Algorithm, Simple Circuit Add Natural Voice To A Design
Working on an embedded project? An 8-bit microcontroller with a pulse (PWM) peripheral can provide a low-cost and easy solution to adding natural voice to your next embedded endeavor.
We recently implemented this technique in SuitSat-1 (see "Latest Radio Amateur Satellite Is No Empty Suit," March 16, 2006, p. 25). Listeners could hear recordings of schoolchildren saying "greetings from space," as well as telemetry readings (time, temperature, and battery voltage).
One way to encode speech is through a technique called adaptive differential pulse code modulation (ADPCM), which digitizes analog signals. ADPCM takes advantage of the high correlation between consecutive speech samples and encodes the difference between a predicted sample and the speech sample. It also provides an efficient compression with quality speech playback.

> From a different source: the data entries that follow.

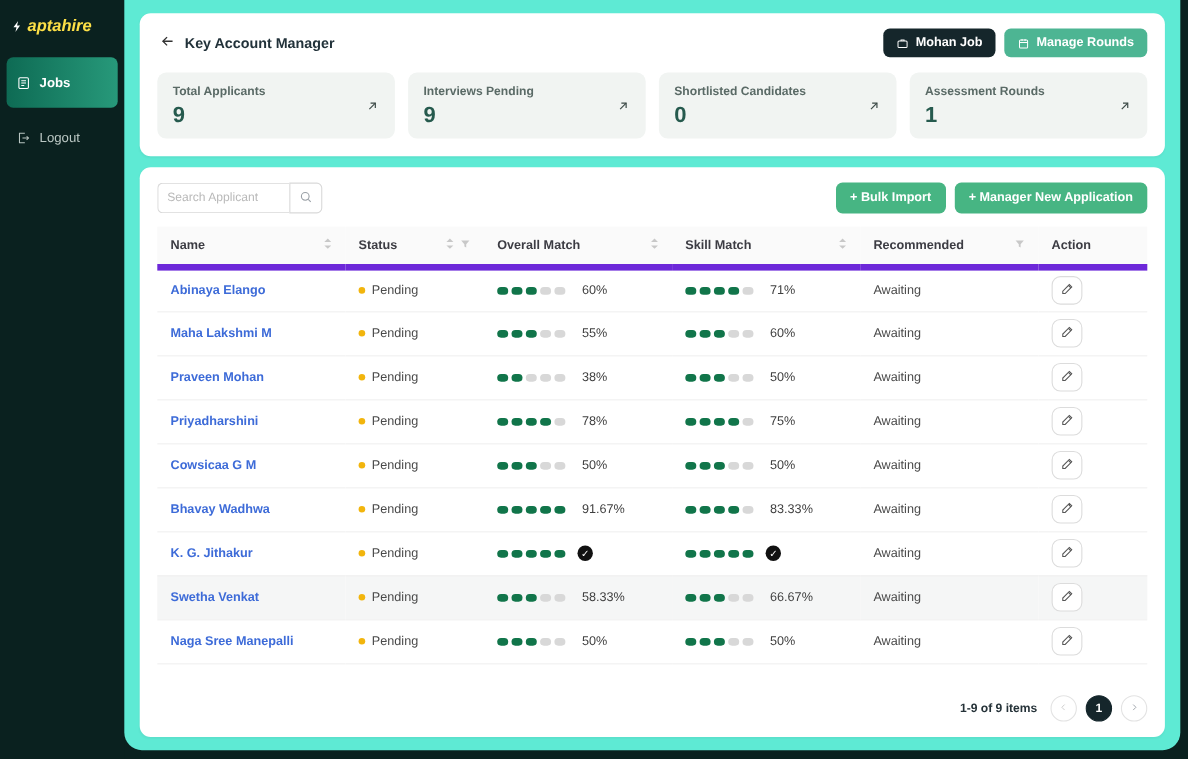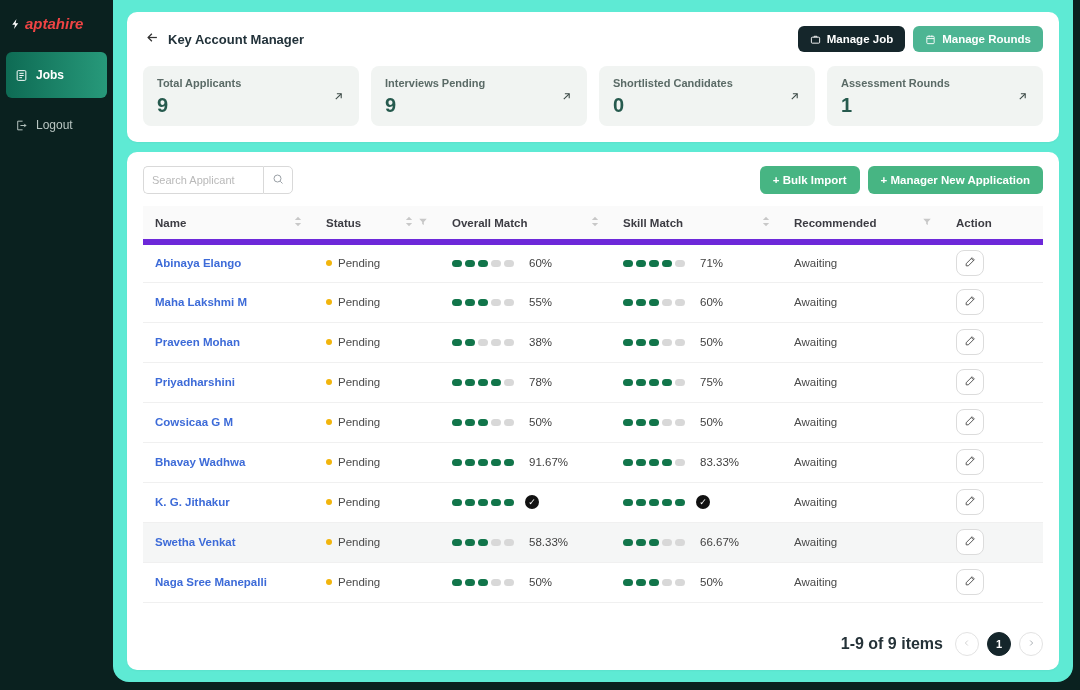--- a/index.html
+++ b/index.html
@@ -12,7 +12,7 @@
   }
   
   .sidebar { position:absolute; left:0; top:0; bottom:0; width:113px; background:#0a211f; }
-  .logo { display:flex; align-items:center; gap:3px; padding:15px 10px 16px; font-style:italic; font-weight:700; font-size:15px; color:#ef4444; }
+  .logo { display:flex; align-items:center; gap:3px; padding:15px 10px 16px; font-style:italic; font-weight:700; font-size:15px; color:#fde047; }
   .side-item { display:flex; align-items:center; gap:8px; font-size:12px; padding:16px 9px; margin:4px 6px; border-radius:6px; color:#b9c6c2; cursor:pointer; }
   .side-item.active { background:linear-gradient(90deg,#0e6b54,#27997a); color:#fff; font-weight:700; }
   .s-ic { display:flex; align-items:center; }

An algorithm developed by the Interactive Multimedia Association (IMA) significantly reduces the conversion's mathematical complexity by simplifying many of the operations and using table lookups where appropriate. Consequently, it's a good choice for 8-bit microcontrollers.
A custom-written PC conversion program converts standard audio files to the ADPCM format used by the system. In this case, the data is a 16-bit unsigned integer with an 8-kHz sample rate. The data is stored in the flash file system.
The figure shows the hardware for this system. The microcontroller addresses the voice file for playback from memory and decodes the file using the PWM module. The output of the PWM module is low-pass filtered at a 4000-Hz band pass. The resulting analog signal can be amplified and played through a speaker.
To make playback interactive, the voice snippets are separated into individual, addressable files. For example, to speak a numeric value for temperature, the numbers one through nine, 10 through 19, 20, 30, 40, 50, 60, 70, 80, and 90 are recorded in separate files. So when the temperature is 21°, the voice will speak two files one after the other: twenty-one. A simple file system is used to store and retrieve the individual ADPCM voice files.
The amount of memory needed to store the voice files depends on the number of bits, the sample rate, and the amount stored. For toll-quality sound, the number of bits is 16 at a rate of 8000 samples per second. (This equates to a 4000-Hz bandwidth.) Thus, the size of one second of voice is 16,000 bytes.
Once the voice file is encoded with the IMA ADPCM algorithm, the file compresses to one-quarter its original size. Depending on the amount of voice needed for a project, it can be stored in the program memory of the microcontroller or an external serial flash memory. Therefore, a 1-Mbit (128-kbyte) serial flash memory can hold approximately 32 seconds of voice.
The adpcm.c source file, which contains the definition of the ADPCMDecoder function, is available at ED Online 12167 at www.electronicdesign.com. The adpcm.h code file is available online as well.
The ADPCM transformation uses a table lookup to combine the prior state with the next data item in the ADPCM data stream in order to return the 16-bit result that's used to drive the PWM. It also modifies the structure so that the next iteration will be based on this result. The process can be done quickly, leaving plenty of headroom for the rest of the application. A more detailed explanation of the use of ADPCM can be found at www.microchip.com/stellent/idcplg?IdcService=SS_GET_PAGE&nodeId=1824&appnote=en011118.
With a little effort in recording voices, encoding them in ADPCM format, and storing them in memory, an embedded project can indeed have a natural voice. But it doesn't stop there. Since voicefiles are merely recordings, various chimes, tones, and buzzing sounds can be introduced. The only limit is your imagination. Now, go ahead and enhance the user experience of your next project.